The bill supported by the office Gov. John Hickenlooper passed 35-0 but it was unclear when he would sign it.

There are no state estimates on how many collective recreational marijuana growing operations exist in Colorado, though they are popular among users who share the cost of electricity, water and fertilizer to grow their pot.

Colorado legalized recreational marijuana in 2012, but it has a nagging black-market problem. Law enforcement and state lawmakers attribute the black-market problem in part to weak restrictions on who can grow pot.

The Colorado state constitution authorizes people over 21 to grow their own pot, or to assist someone else in growing pot. That language allows groups to designate a single "farmer" to care for their marijuana plants, allowing them to avoid pot taxes that approach 30 percent, depending on the jurisdiction.

But police groups and Hickenlooper, a Democrat, have called on lawmakers to curb the practice of assisting other recreational pot users.

The bill had already passed the House.

The governor plans to sign another bill this week in the state's pot crackdown.

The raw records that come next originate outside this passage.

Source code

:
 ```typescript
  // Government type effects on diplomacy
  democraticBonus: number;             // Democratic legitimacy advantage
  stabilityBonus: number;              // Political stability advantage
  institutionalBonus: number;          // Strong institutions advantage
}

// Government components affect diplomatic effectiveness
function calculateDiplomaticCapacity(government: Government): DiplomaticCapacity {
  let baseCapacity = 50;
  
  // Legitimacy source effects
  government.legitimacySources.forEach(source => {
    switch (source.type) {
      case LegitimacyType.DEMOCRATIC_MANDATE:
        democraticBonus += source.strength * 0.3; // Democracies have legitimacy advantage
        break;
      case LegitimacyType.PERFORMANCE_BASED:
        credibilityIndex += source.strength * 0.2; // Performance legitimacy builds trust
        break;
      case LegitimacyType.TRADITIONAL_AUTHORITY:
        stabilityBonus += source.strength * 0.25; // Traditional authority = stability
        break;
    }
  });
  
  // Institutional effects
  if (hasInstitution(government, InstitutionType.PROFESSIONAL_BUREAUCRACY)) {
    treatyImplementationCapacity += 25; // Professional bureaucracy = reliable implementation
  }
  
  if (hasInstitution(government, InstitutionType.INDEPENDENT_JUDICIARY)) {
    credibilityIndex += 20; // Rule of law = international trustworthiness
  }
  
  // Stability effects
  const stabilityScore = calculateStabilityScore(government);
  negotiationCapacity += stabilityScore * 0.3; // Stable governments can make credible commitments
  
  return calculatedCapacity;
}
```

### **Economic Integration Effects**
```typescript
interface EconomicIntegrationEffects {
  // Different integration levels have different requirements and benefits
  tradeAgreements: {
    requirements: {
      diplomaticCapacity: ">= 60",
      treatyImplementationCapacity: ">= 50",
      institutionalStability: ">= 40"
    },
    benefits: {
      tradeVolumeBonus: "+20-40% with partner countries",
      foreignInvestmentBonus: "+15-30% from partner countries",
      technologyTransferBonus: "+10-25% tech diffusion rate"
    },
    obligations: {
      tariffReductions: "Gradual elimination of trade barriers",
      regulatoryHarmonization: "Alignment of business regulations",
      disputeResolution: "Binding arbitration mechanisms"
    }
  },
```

It limits the number of marijuana plants that can be grown in a home to 12 plants, which would force medical marijuana users authorized to grow more than 12 plants to grow it in agricultural or commercial locations or to buy it from dispensaries that tax marijuana.

Hickenlooper plans to sign that bill this week, his office said.

The bill passed Monday also provides $6 million a year in marijuana tax revenues to give law enforcement agencies more money to investigate illegal pot growing operations.